§ **TASK TO COMPLETE**:
Pull every line of text from the data below without changing a word, and leave the pictures out of your answer.

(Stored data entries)
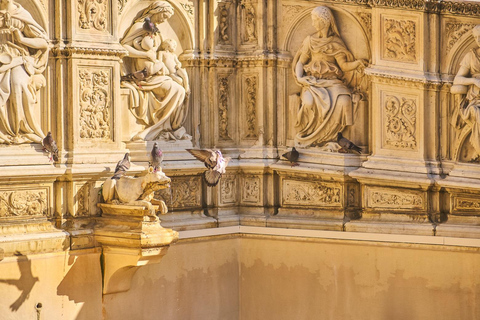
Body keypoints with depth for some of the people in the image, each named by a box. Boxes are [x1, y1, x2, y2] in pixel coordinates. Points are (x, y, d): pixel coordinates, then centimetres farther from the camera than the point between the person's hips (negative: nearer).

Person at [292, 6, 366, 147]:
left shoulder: (335, 43, 8)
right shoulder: (310, 40, 10)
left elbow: (344, 65, 5)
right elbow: (300, 62, 13)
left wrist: (357, 63, -15)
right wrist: (299, 77, -6)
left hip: (332, 82, 0)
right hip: (312, 81, 0)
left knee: (343, 101, -33)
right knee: (310, 102, -35)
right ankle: (306, 134, -13)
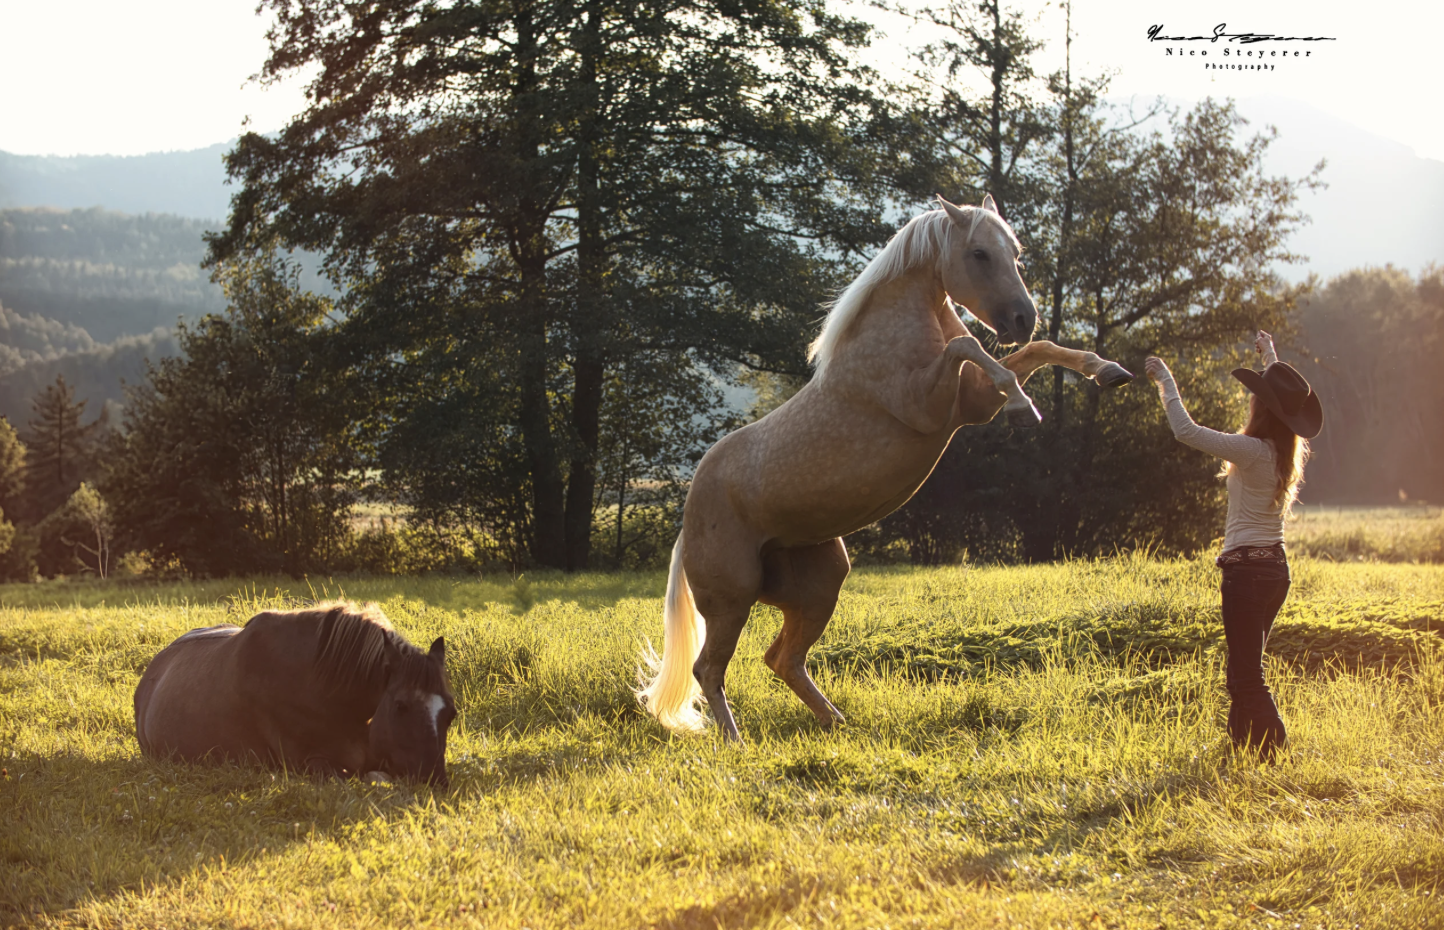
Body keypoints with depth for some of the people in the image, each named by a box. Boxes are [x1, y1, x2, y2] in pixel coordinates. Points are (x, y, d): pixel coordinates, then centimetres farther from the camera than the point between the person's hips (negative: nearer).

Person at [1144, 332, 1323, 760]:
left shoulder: (1252, 451, -18)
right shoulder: (1288, 449, 5)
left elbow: (1185, 431, -19)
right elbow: (1285, 402, 27)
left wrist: (1166, 380, -7)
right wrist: (1270, 356, 42)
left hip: (1247, 568, -9)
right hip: (1276, 567, 9)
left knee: (1247, 674, -7)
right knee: (1246, 667, 17)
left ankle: (1272, 753, -10)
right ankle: (1243, 748, 23)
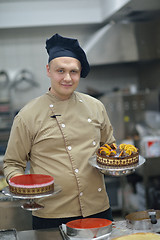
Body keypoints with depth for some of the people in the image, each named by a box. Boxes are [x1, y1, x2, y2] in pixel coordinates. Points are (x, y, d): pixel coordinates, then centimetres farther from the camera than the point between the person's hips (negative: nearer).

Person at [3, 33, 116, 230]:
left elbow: (109, 146, 19)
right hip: (51, 215, -3)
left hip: (98, 209, 4)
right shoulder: (27, 115, -6)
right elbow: (12, 164, 1)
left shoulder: (95, 106, 6)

§ **WRITTEN RESPONSE**:
Body keypoints with depth for some of the people in the image, each named by a box. Boxes are [x1, y1, x2, y2] in pixel coordinates. Points are (x, y, d): pixel coordinates, then centimetres farther from the camera than the point between the person's hips (negative: nearer).

Person at [292, 6, 366, 147]:
left shoulder: (335, 43, 8)
right shoulder: (310, 40, 10)
left elbow: (344, 65, 5)
right elbow: (300, 62, 13)
left wrist: (357, 63, -15)
right wrist: (299, 77, -6)
left hip: (332, 82, 0)
right hip: (312, 81, 0)
left knee: (343, 101, -33)
right knee: (310, 102, -35)
right ankle: (306, 134, -13)
Body keypoints with depth for some of the people in the image, each named by a box. Boxes are [x1, y1, x2, y2] in pixel coordinates. Points are (x, y, d): pixel coordinates, then centimetres farther from the camera than the point between the person's hips (negative: nearer).

Person at [1144, 332, 1323, 760]:
left shoulder: (1252, 451, -18)
right shoulder: (1288, 449, 5)
left elbow: (1185, 431, -19)
right elbow: (1285, 402, 27)
left wrist: (1166, 380, -7)
right wrist: (1270, 356, 42)
left hip: (1247, 568, -9)
right hip: (1276, 567, 9)
left knee: (1247, 674, -7)
right knee: (1246, 667, 17)
left ankle: (1272, 753, -10)
right ankle: (1243, 748, 23)
Body keypoints with depth for some of the people in the image, each named by a box. Boxes are [x1, y1, x2, y2] in pixel coordinates. Points are (x, y, d): pixel coordinates, then centimetres farther from the camera than the point between the person's hips (negative: nearer).

Person at [3, 33, 116, 230]:
left elbow: (109, 146, 19)
right hip: (51, 215, -3)
left hip: (98, 209, 4)
right shoulder: (27, 115, -6)
right elbow: (12, 164, 1)
left shoulder: (95, 106, 6)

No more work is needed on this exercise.